Since September 2021, when Bukele proclaimed bitcoin as legal tender in El Salvador, his administration is thought to have spent more than US$100 million to acquire 2,381 bitcoins.
But when asked how many bitcoins the government has bought and at what price, a government spokesman declined to respond.
A recent survey by the Central American University’s Institute of Public Opinion found that only around 24% of Salvadorans have used bitcoin for transactions this year.
And 65% of respondents expressed disagreement with Bukele’s decision to continue using public funds to purchase bitcoins.
“While it’s true that El Salvador was the the first country where bitcoin was adopted (as legal tender), it may also be the country where the largest percentage of the population refuses to use it,” Castaneda said.
“But despite that, the citizenry is the loser because public resources have been used for the implementation of bitcoin,” the economist pointed out.
The bill that supporters of the right-wing president pushed through the Salvadoran congress in June 2021 approved the use of more than US$200 million in public funds to finance the cryptocurrency initiative.
Bukele has also announced plans to build “Bitcoin City” and his government has issued US$1 billion in sovereign bonds backed by cryptocurrency.

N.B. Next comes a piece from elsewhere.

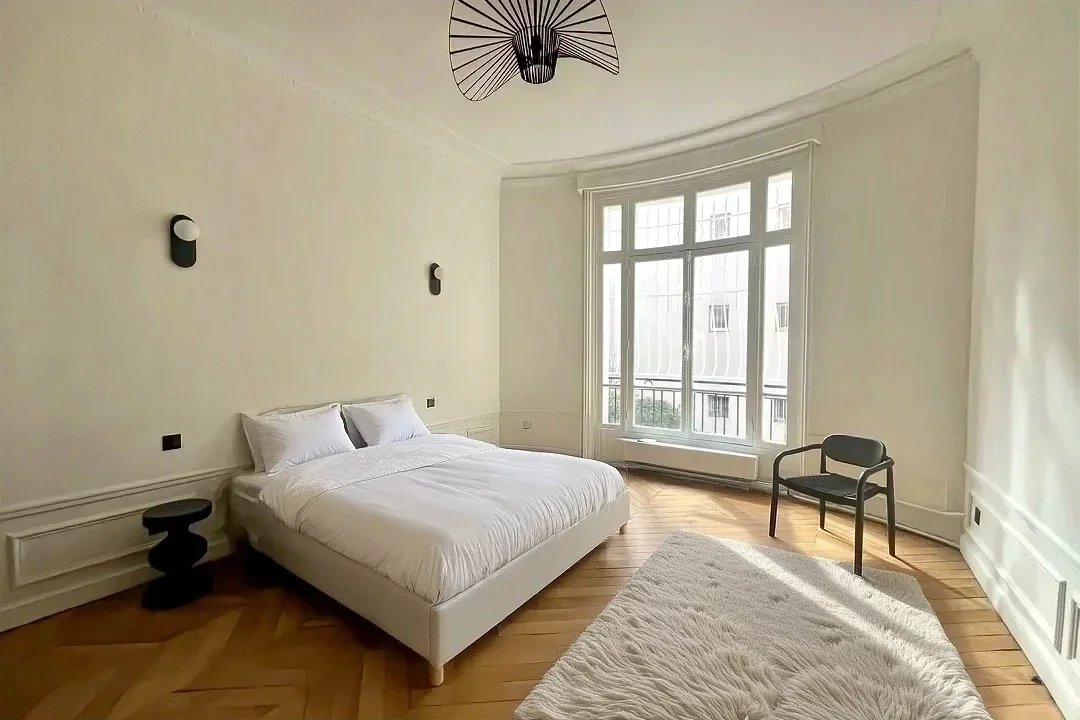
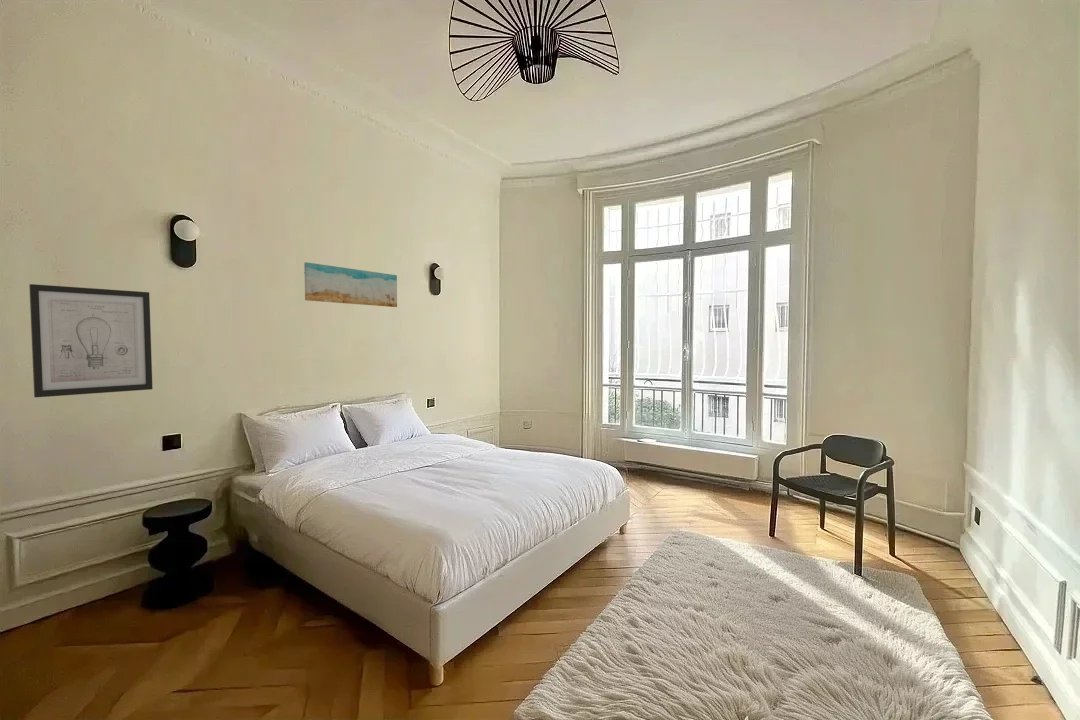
+ wall art [28,283,154,398]
+ wall art [303,261,398,308]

Among the winners from the programme, Castaneda lists the companies who sold bitcoin ATMs to the government and the developers of the Chivo digital wallet app, as well as “those who have been using El Salvador as a haven to launder assets via crypto-assets because the institutions have not been strengthened.”
He also decried a lack of transparency.
“I can’t imagine a democratic country where the citizens don’t know what is being done with their taxes and regrettably, in the case of El Salvador that is happening,” the economist said.
Bukele has insisted that El Salvador has lost nothing on its bitcoins because it has not sold any, even as he claims that profits from cryptocurrency dealings financed construction of a veterinary hospital.
“Clearly there is misleading publicity,” Castaneda said.